- _JOB_
Within the records below, find the line with "ACBA-20, owner: Donald Bell -> Frank Schulz" and the line with "Find a better graphing solution, due: Oct", then reproduce exactly those two lines and all lines between them, without any picture.
[DATA SHOWN]
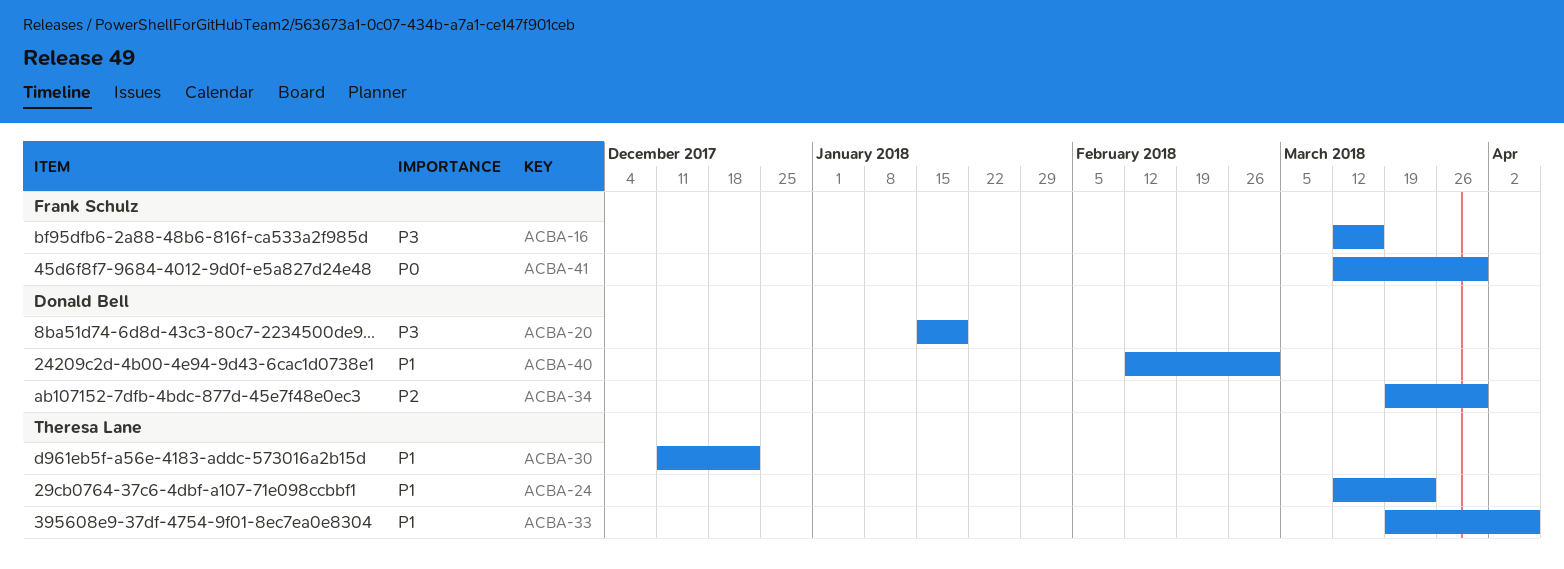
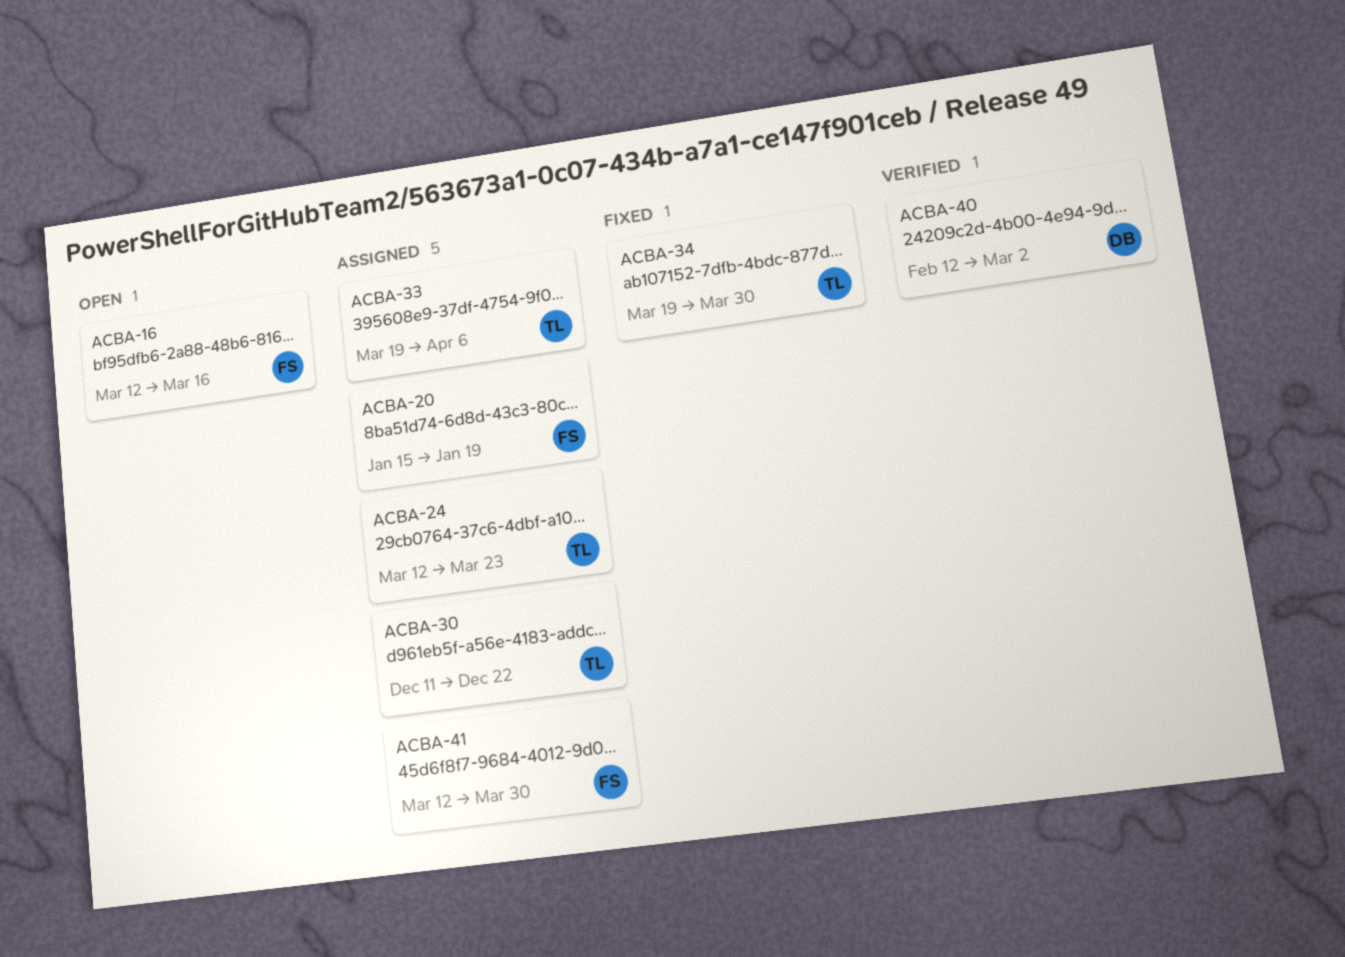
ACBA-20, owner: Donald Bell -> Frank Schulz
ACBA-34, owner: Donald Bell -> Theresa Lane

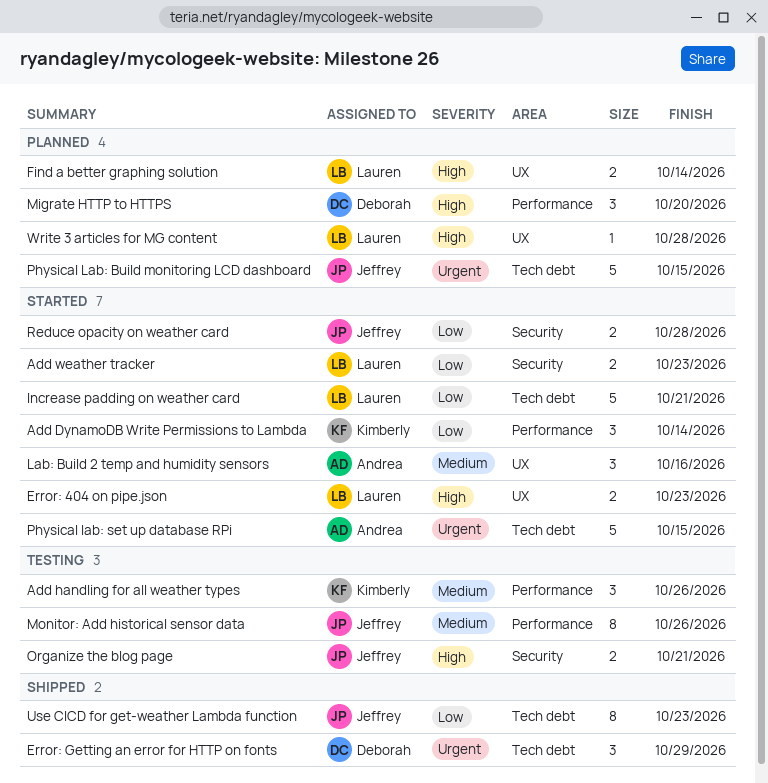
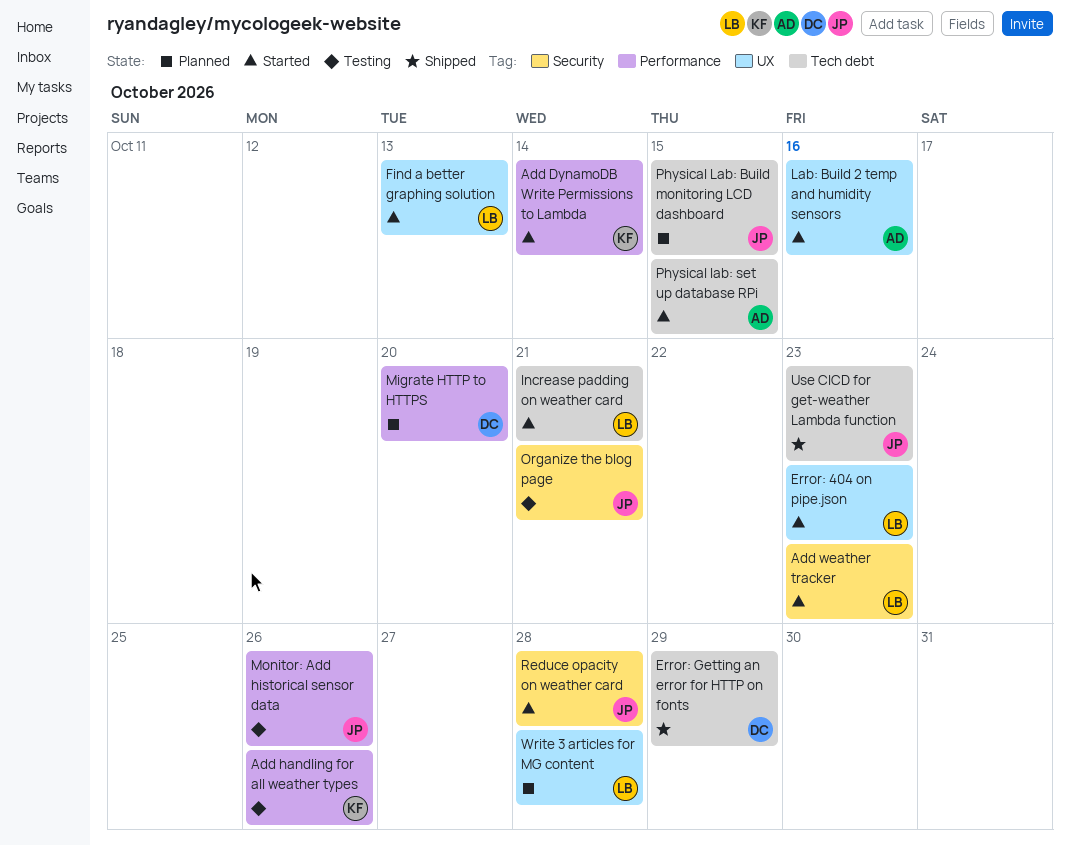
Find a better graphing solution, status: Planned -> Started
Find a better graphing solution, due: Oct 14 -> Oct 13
[/DATA SHOWN]
[DATA SHOWN]
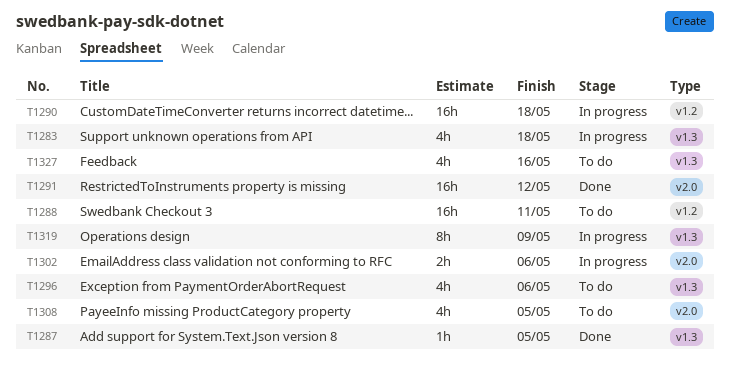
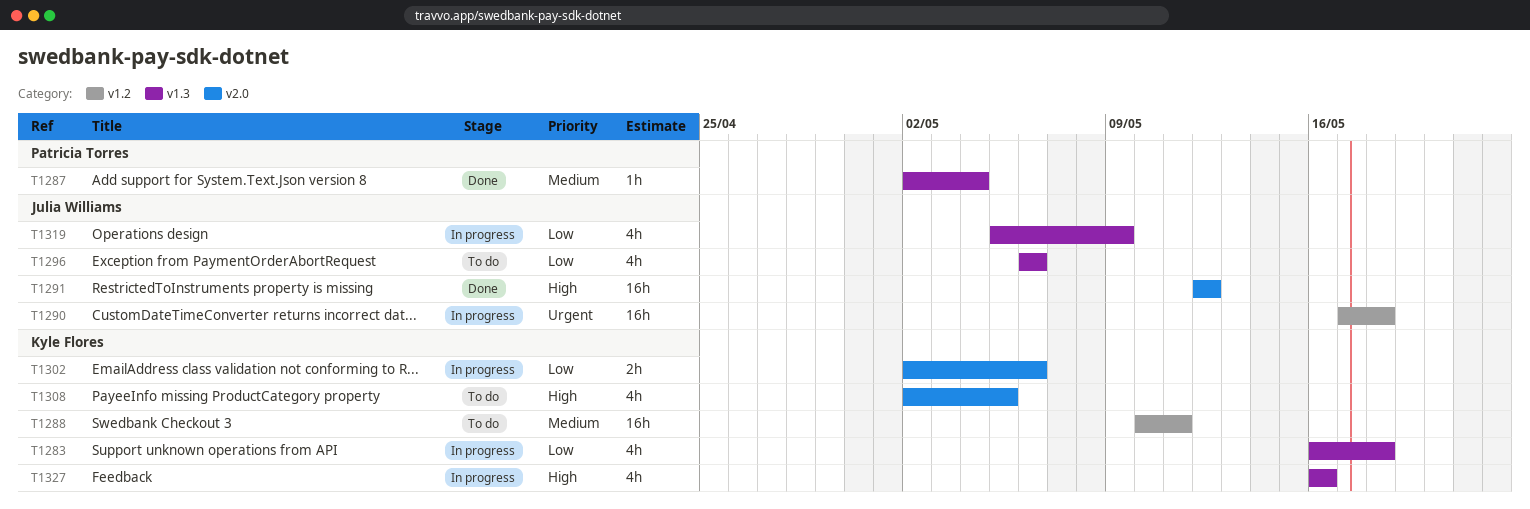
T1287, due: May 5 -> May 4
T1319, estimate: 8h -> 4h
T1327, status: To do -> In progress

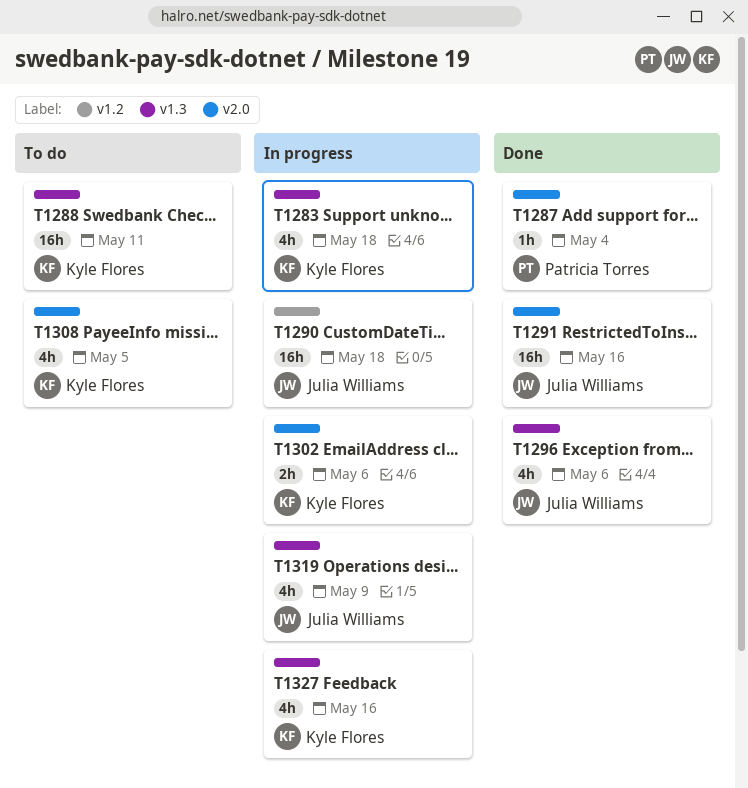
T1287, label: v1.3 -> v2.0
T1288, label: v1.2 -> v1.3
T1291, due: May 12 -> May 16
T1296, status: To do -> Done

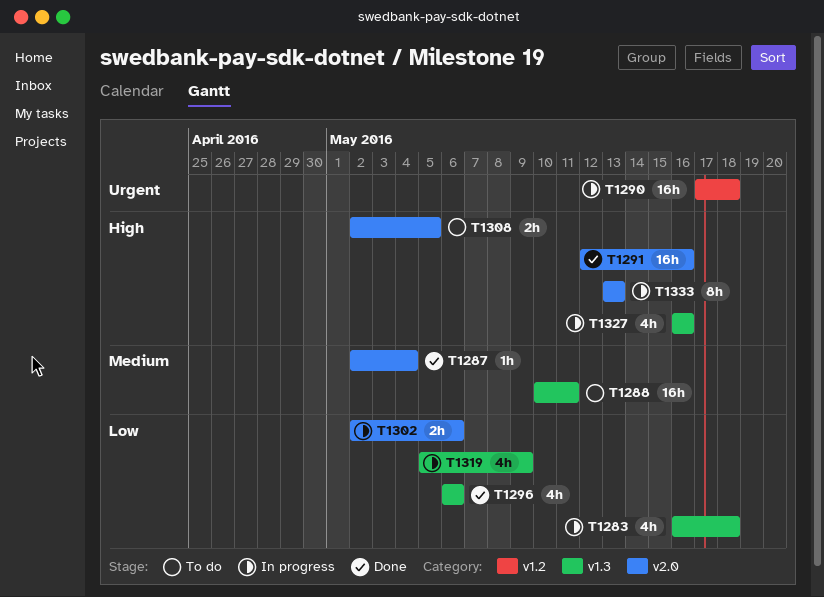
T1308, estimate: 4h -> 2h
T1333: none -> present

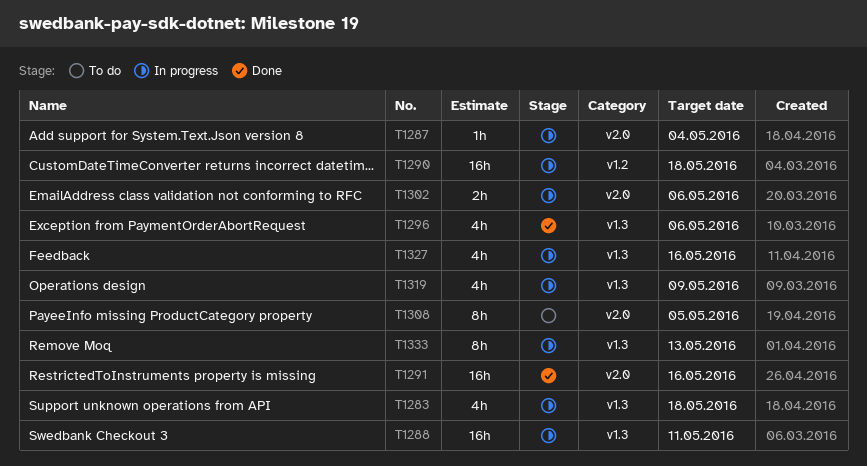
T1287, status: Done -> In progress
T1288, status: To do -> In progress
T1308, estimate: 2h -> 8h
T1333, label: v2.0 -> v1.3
[/DATA SHOWN]
- _SOLUTION BELOW_
ACBA-20, owner: Donald Bell -> Frank Schulz
ACBA-34, owner: Donald Bell -> Theresa Lane

Find a better graphing solution, status: Planned -> Started
Find a better graphing solution, due: Oct 14 -> Oct 13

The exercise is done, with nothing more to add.